*** DATASET EXTRACT Section Begins ***

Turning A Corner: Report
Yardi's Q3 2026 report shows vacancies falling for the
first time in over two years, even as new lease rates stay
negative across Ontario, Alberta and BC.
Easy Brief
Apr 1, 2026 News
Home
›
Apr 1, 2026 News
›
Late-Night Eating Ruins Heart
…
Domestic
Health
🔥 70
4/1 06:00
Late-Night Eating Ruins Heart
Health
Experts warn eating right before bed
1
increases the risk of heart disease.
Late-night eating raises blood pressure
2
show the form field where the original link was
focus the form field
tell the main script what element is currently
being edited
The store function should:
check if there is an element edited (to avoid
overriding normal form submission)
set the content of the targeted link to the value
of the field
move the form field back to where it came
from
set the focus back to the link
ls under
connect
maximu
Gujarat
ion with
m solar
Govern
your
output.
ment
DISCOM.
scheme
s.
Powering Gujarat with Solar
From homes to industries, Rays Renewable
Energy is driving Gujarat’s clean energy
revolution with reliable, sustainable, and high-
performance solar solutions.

*** DATASET EXTRACT Section Ends ***
*** DATASET EXTRACT Section Begins ***

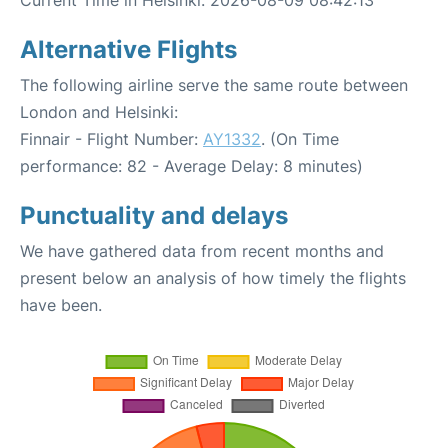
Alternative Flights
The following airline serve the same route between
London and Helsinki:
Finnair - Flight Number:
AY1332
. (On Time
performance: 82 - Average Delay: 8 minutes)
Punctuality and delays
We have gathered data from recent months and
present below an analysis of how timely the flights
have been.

*** DATASET EXTRACT Section Ends ***

◆ **WHAT IS BEING ASKED**
Starting at the line above that contains "Experts warn eating right before bed", write out each line exactly until the line that contains "check if there is an element edited (to avoid" has been written, and stop there.

◆ **RESULT**
Experts warn eating right before bed
1
increases the risk of heart disease.
Late-night eating raises blood pressure
2
show the form field where the original link was
focus the form field
tell the main script what element is currently
being edited
The store function should:
check if there is an element edited (to avoid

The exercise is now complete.